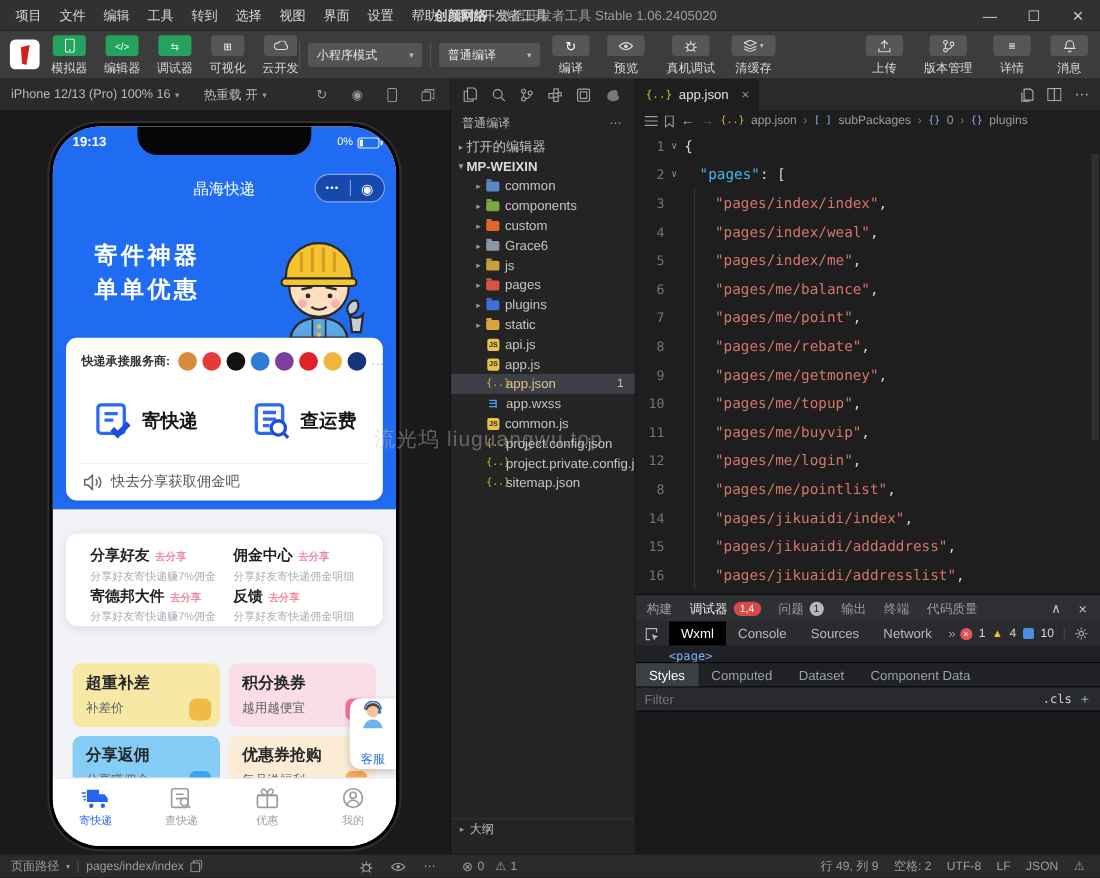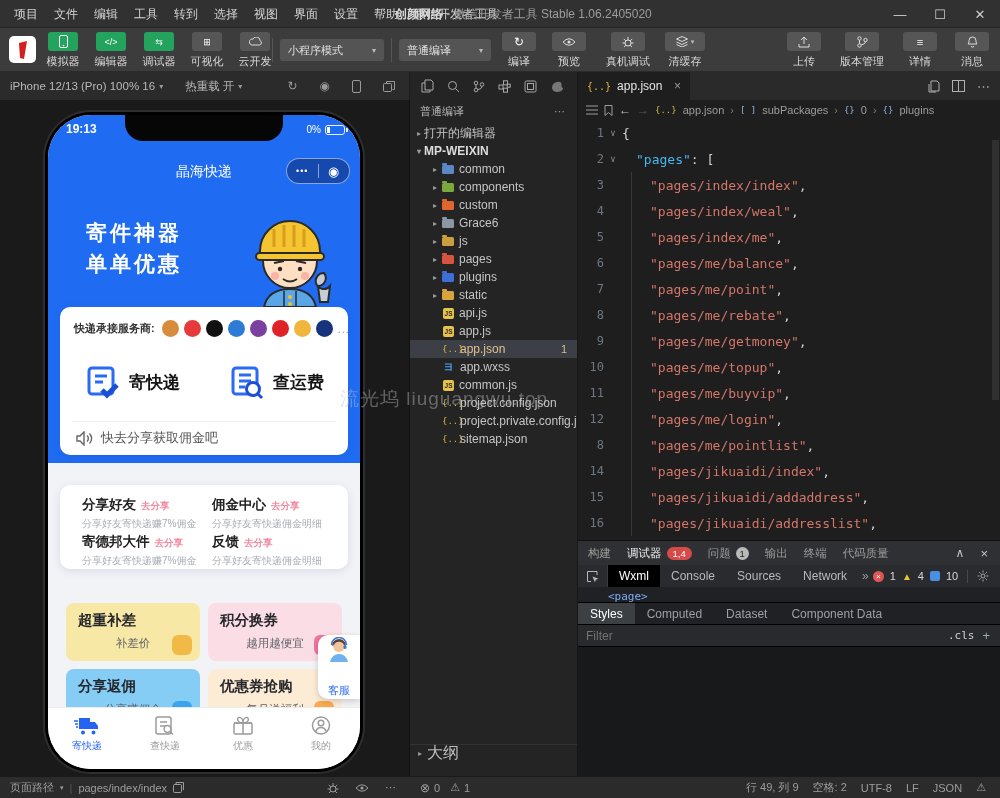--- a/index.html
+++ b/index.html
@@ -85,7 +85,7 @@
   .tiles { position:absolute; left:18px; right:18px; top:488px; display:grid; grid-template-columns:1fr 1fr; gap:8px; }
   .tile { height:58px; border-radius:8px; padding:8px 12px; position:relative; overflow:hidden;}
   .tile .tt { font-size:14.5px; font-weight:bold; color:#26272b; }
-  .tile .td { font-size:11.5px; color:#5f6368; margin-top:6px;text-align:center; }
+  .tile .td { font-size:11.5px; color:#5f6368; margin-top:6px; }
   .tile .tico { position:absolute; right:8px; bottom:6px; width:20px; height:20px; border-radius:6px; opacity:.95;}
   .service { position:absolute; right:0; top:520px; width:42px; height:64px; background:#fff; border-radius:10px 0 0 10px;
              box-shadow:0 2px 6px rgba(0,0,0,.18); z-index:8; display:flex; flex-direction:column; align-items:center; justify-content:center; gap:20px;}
*-*-*
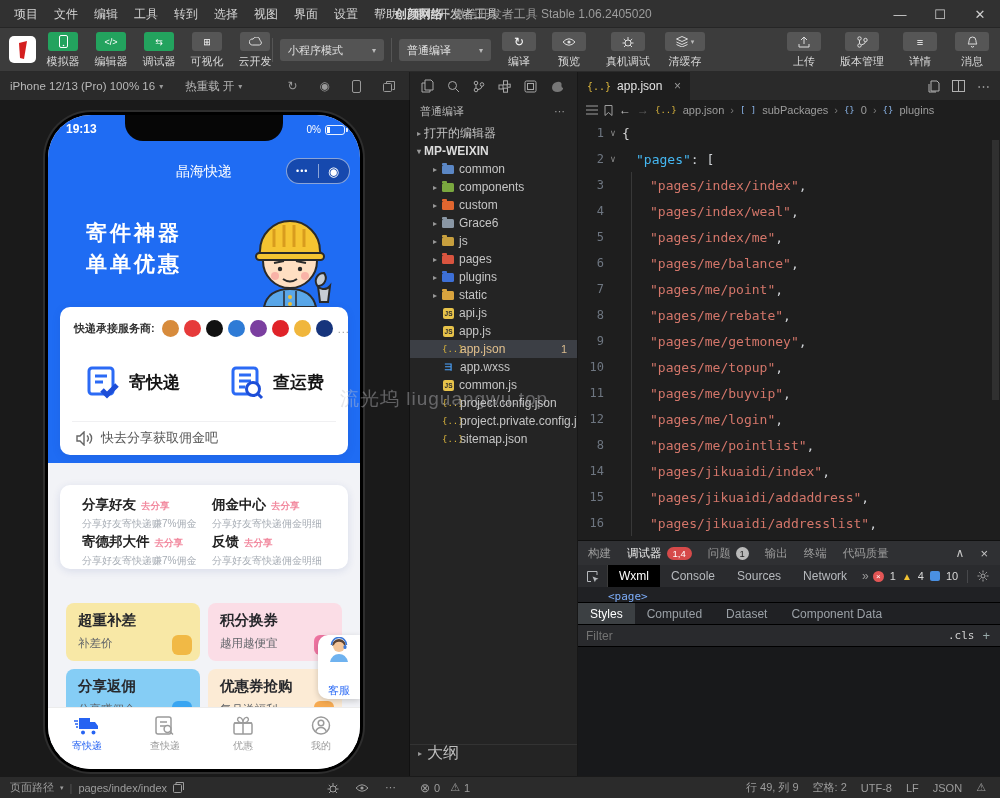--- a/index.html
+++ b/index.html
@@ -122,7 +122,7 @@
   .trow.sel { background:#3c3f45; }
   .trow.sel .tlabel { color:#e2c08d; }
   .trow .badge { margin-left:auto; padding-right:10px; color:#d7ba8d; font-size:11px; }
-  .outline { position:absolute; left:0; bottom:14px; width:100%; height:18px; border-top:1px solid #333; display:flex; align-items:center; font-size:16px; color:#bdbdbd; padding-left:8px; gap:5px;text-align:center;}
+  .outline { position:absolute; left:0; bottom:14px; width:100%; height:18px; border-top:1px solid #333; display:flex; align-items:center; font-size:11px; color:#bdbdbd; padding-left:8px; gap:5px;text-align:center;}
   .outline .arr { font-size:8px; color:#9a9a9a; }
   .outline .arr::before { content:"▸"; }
*-*-*
_Directions for this task:_
Please give again the lines above between the line holding "border-radius:10px 0 0 10px;" and the line holding "box-shadow:0 2px 6px", inclusive, exactly as they are and with nothing added.

_Exercise result:_
   .service { position:absolute; right:0; top:520px; width:42px; height:64px; background:#fff; border-radius:10px 0 0 10px;
              box-shadow:0 2px 6px rgba(0,0,0,.18); z-index:8; display:flex; flex-direction:column; align-items:center; justify-content:center; gap:20px;}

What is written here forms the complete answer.